Task to complete.
Your response is a verbatim copy of the listing, stripped of its images.

Data to process.

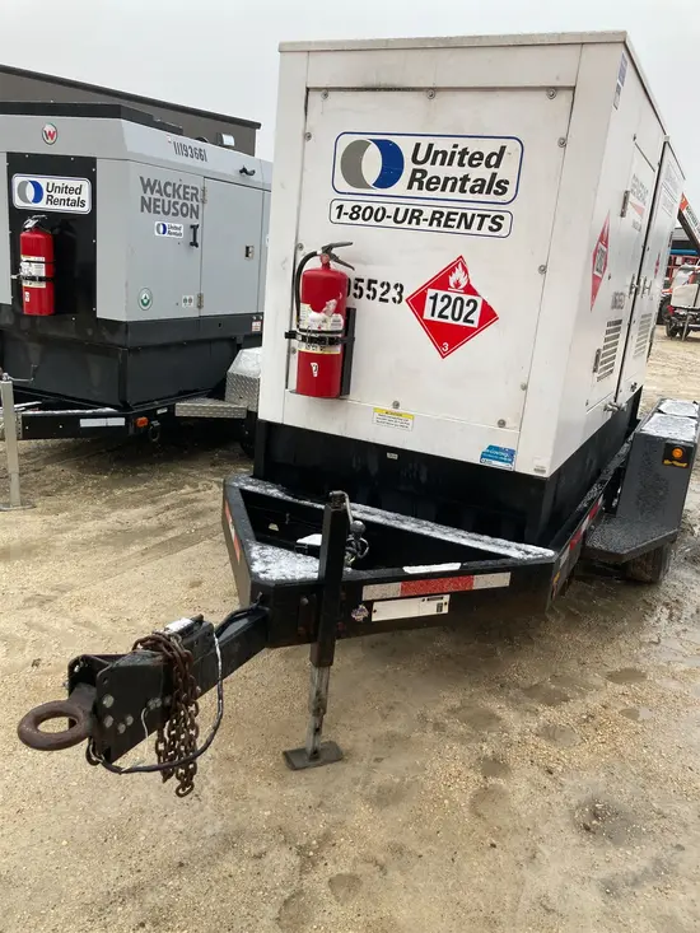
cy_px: 466
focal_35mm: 28
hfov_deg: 49.8
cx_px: 350
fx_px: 755
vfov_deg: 63.4
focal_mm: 3.99
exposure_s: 1/121
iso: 40
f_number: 1.8
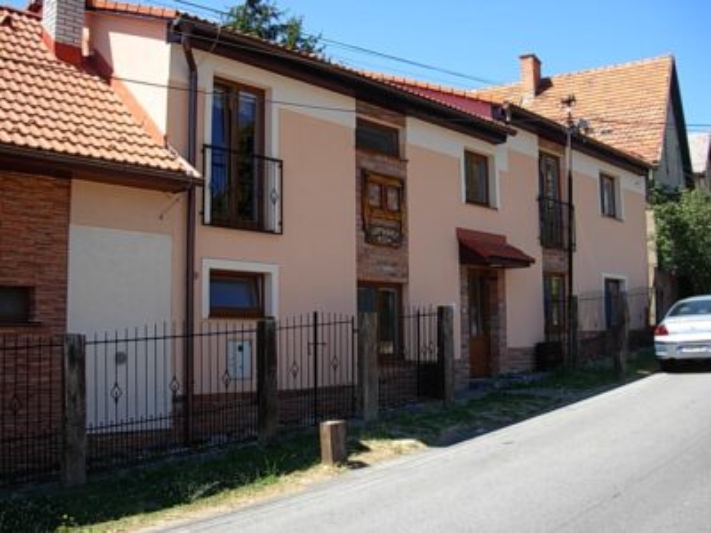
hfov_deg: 49.0
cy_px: 266
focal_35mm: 38
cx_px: 356
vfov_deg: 37.7
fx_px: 781
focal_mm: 6.3
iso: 79
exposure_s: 1/609
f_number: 2.9
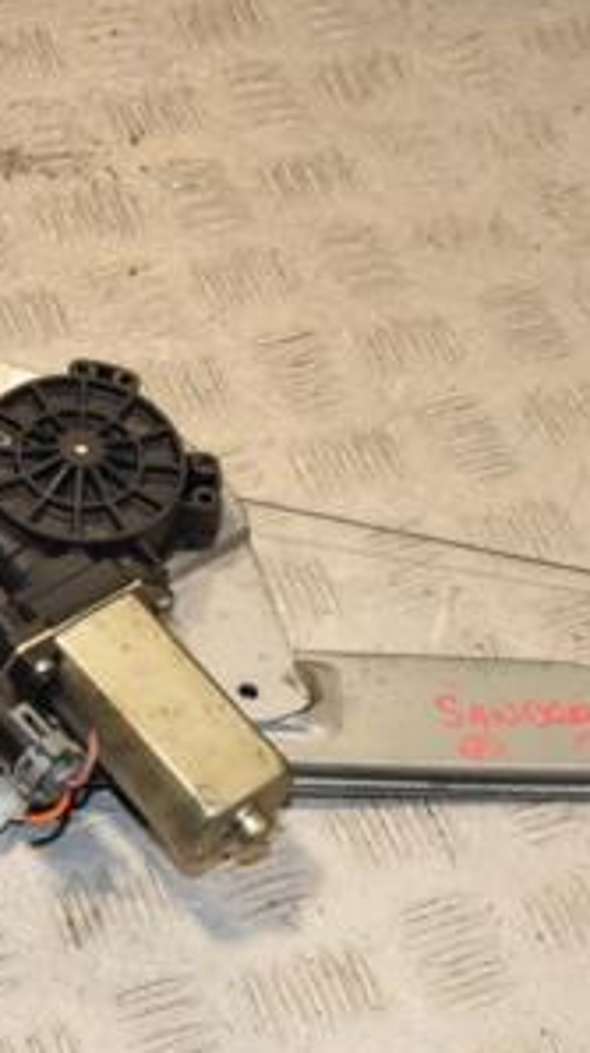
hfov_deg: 15.8
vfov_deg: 27.8
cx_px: 131
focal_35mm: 76
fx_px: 2120
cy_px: 671
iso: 800
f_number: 10
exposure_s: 1/200
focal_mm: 24
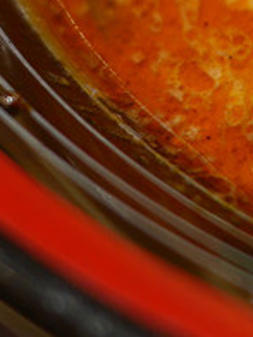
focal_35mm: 153
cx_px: 453
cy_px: -26
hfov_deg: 9.3
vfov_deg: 12.7
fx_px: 1491
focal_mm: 15
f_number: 2.2
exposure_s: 1/160
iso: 200
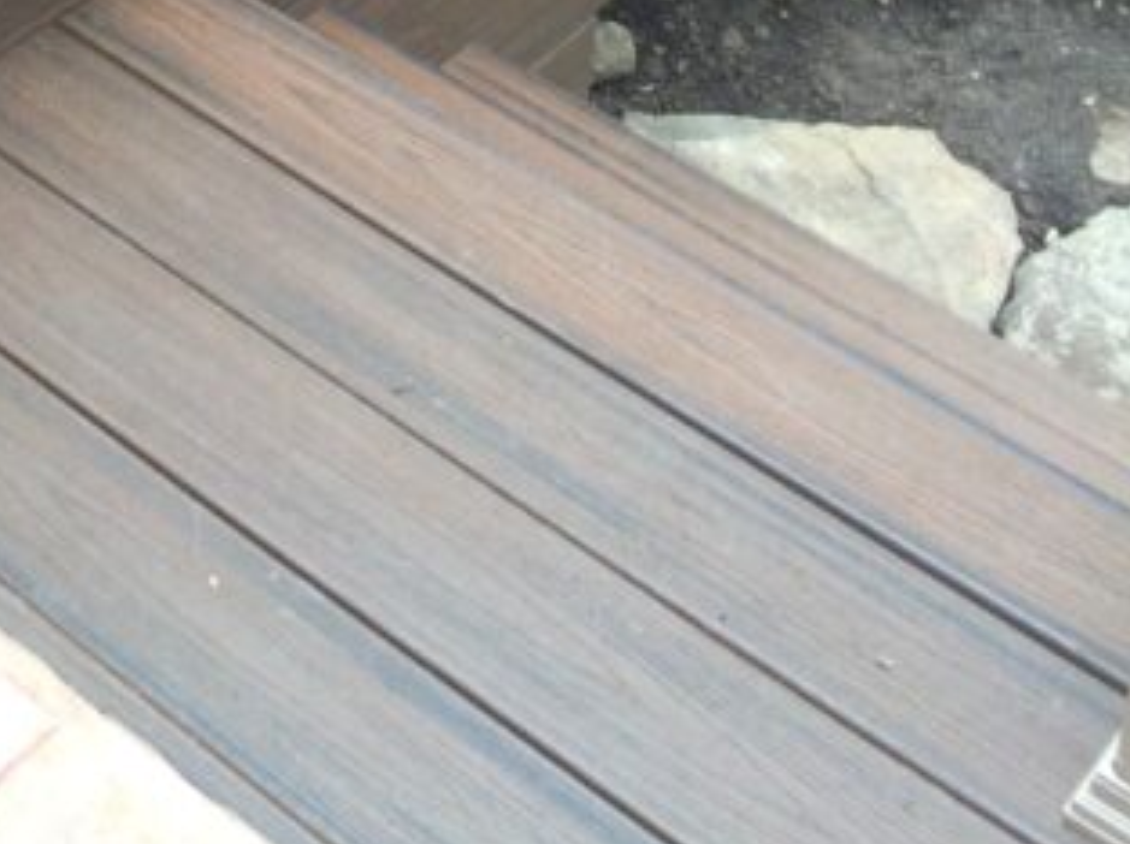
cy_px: -988
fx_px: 3098
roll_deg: -0.2
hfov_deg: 19.4
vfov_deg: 12.9
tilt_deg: -22.7
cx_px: -253
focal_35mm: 95
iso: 64
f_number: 2.2
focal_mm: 4.15
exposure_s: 1/120
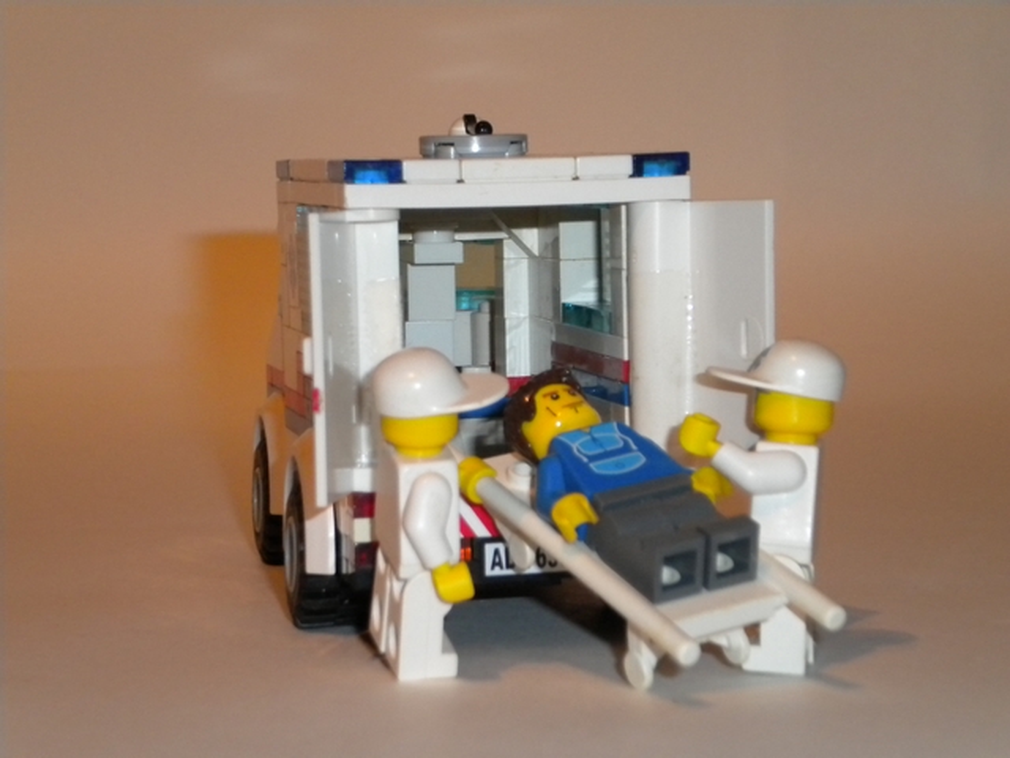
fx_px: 3064
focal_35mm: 105
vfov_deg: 14.1
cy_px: 379
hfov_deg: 18.7
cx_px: 505
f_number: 5.9
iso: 400
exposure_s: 1/60
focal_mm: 18.9
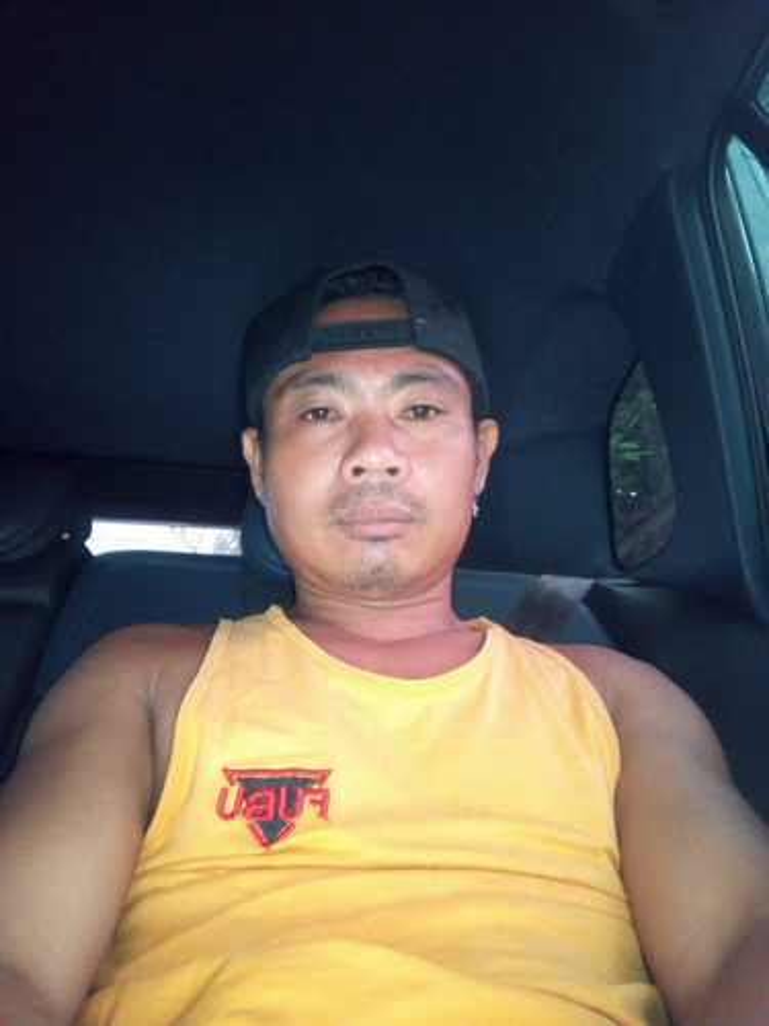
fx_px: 770
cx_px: 384
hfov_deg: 53.1
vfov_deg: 67.3
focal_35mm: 26
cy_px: 513
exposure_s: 1/12.5
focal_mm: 2.78
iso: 4611
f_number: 2
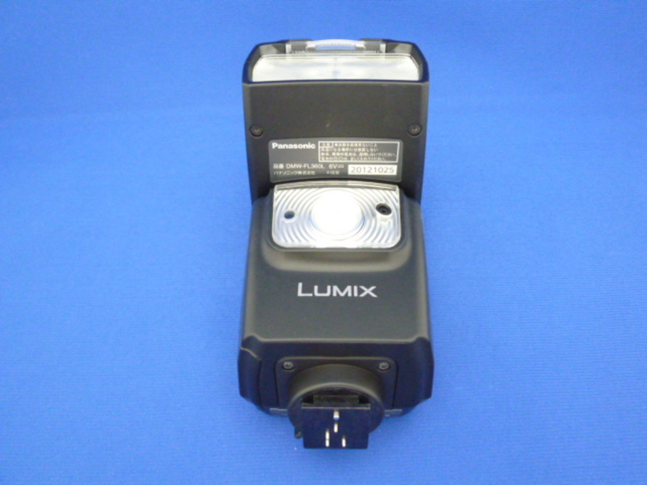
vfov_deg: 54.9
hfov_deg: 69.4
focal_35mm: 25
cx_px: 324
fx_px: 467
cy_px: 242
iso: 800
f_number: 2.8
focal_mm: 4.5
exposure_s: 1/25
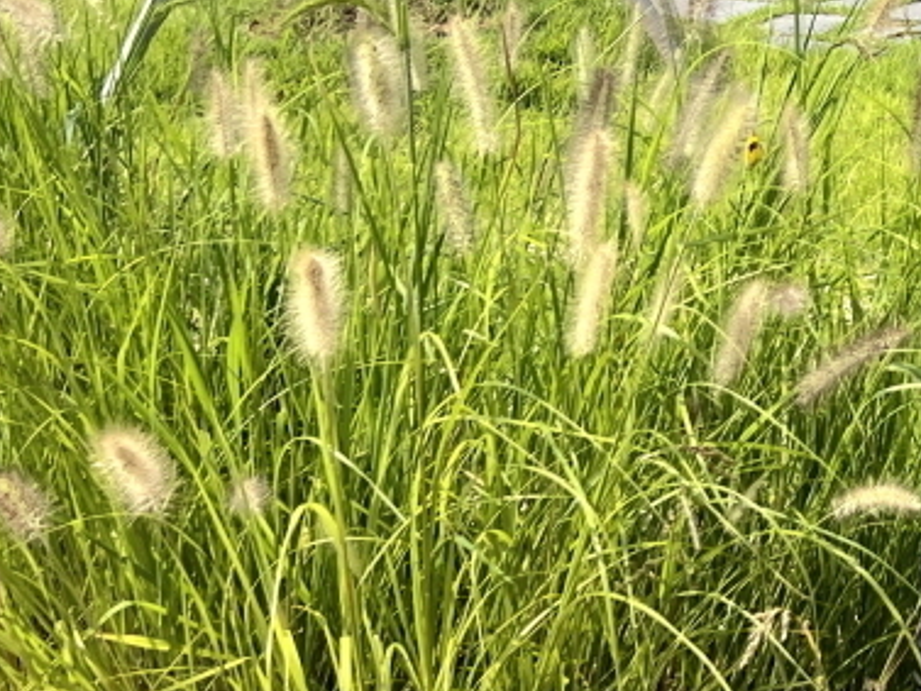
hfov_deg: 24.5
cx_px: 980
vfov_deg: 18.5
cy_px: -156
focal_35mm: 75
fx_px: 1996
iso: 50
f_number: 1.5
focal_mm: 5.7
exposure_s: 1/3333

Task answer.
cy_px: 466
focal_35mm: 28
hfov_deg: 49.8
cx_px: 350
fx_px: 755
vfov_deg: 63.4
focal_mm: 3.99
exposure_s: 1/121
iso: 40
f_number: 1.8
hfov_deg: 49.0
cy_px: 266
focal_35mm: 38
cx_px: 356
vfov_deg: 37.7
fx_px: 781
focal_mm: 6.3
iso: 79
exposure_s: 1/609
f_number: 2.9
hfov_deg: 15.8
vfov_deg: 27.8
cx_px: 131
focal_35mm: 76
fx_px: 2120
cy_px: 671
iso: 800
f_number: 10
exposure_s: 1/200
focal_mm: 24
focal_35mm: 153
cx_px: 453
cy_px: -26
hfov_deg: 9.3
vfov_deg: 12.7
fx_px: 1491
focal_mm: 15
f_number: 2.2
exposure_s: 1/160
iso: 200
cy_px: -988
fx_px: 3098
roll_deg: -0.2
hfov_deg: 19.4
vfov_deg: 12.9
tilt_deg: -22.7
cx_px: -253
focal_35mm: 95
iso: 64
f_number: 2.2
focal_mm: 4.15
exposure_s: 1/120
fx_px: 3064
focal_35mm: 105
vfov_deg: 14.1
cy_px: 379
hfov_deg: 18.7
cx_px: 505
f_number: 5.9
iso: 400
exposure_s: 1/60
focal_mm: 18.9
fx_px: 770
cx_px: 384
hfov_deg: 53.1
vfov_deg: 67.3
focal_35mm: 26
cy_px: 513
exposure_s: 1/12.5
focal_mm: 2.78
iso: 4611
f_number: 2
vfov_deg: 54.9
hfov_deg: 69.4
focal_35mm: 25
cx_px: 324
fx_px: 467
cy_px: 242
iso: 800
f_number: 2.8
focal_mm: 4.5
exposure_s: 1/25
hfov_deg: 24.5
cx_px: 980
vfov_deg: 18.5
cy_px: -156
focal_35mm: 75
fx_px: 1996
iso: 50
f_number: 1.5
focal_mm: 5.7
exposure_s: 1/3333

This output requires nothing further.